US-Präsident Donald Trump stellt den aktuellen Klimabericht seiner eigenen Regierungs-Behörden in Frage.



Bereits während seines Wahlkampfes im Jahr 2016 hatte Trump immer wieder betont, dass der Klimawandel etwas sei, wovon er nichts halte. Bis heute ist er nicht davon zu überzeugen, dass die Erderwärmung auf menschliches Handeln zurückgeht – nicht einmal von den eigenen Leuten. Den aktuellen Klimabericht seiner Regierung, in dem die Folgen der starken Erderwärmung und des dramatisch verlaufenden Klimawandels diskutiert werden, habe er zwar „in Teilen gelesen", doch der darin formulierten Schlussfolgerung, der Ausstoß von Treibhausgasen müsse massiv reduziert werden, um massive Folgekosten für die US-Wirtschaft zu vermeiden, möchte Trump nicht folgen. Sein eindeutiger Kommentar: „Das glaube ich nicht."

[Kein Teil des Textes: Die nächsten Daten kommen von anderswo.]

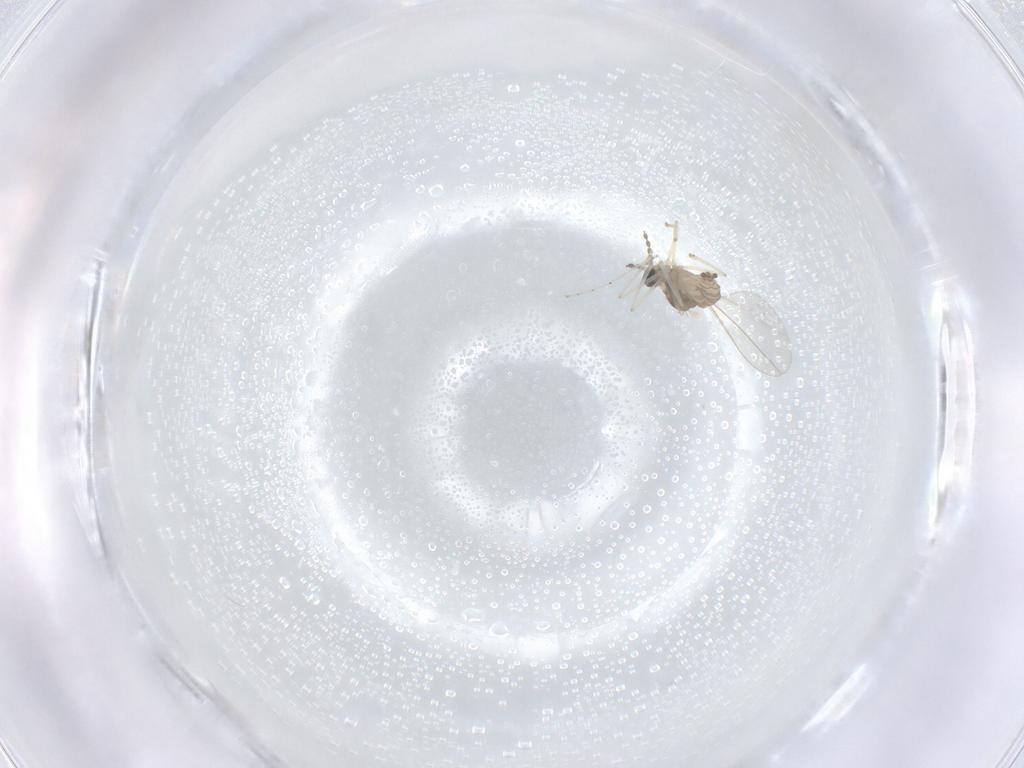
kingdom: Animalia
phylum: Arthropoda
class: Insecta
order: Diptera
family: Cecidomyiidae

400 Milliarden Dollar in drei Jahren

Damit macht der US-Präsident die zentrale Warnung des Klimareports mit einem kurzen Satz zunichte. Seiner Ansicht nach seien die Klimawerte vollkommen in Ordnung. Dass der Klimawandel auch Einfluss auf die wirtschaftlichen Erfolge der USA hat, scheint den Präsidenten kalt zu lassen. Dabei haben Wissenschaftler errechnet, dass allein die Naturkatastrophen der letzten drei Jahre in den USA Kosten in Höhe von rund 400 Milliarden Dollar verursacht haben. Laut Expertenmeinung dürften die in Zukunft drohenden wirtschaftlichen Verluste in einigen Brachen auf mehrere Hundert Milliarden Dollar pro Jahr hinauslaufen.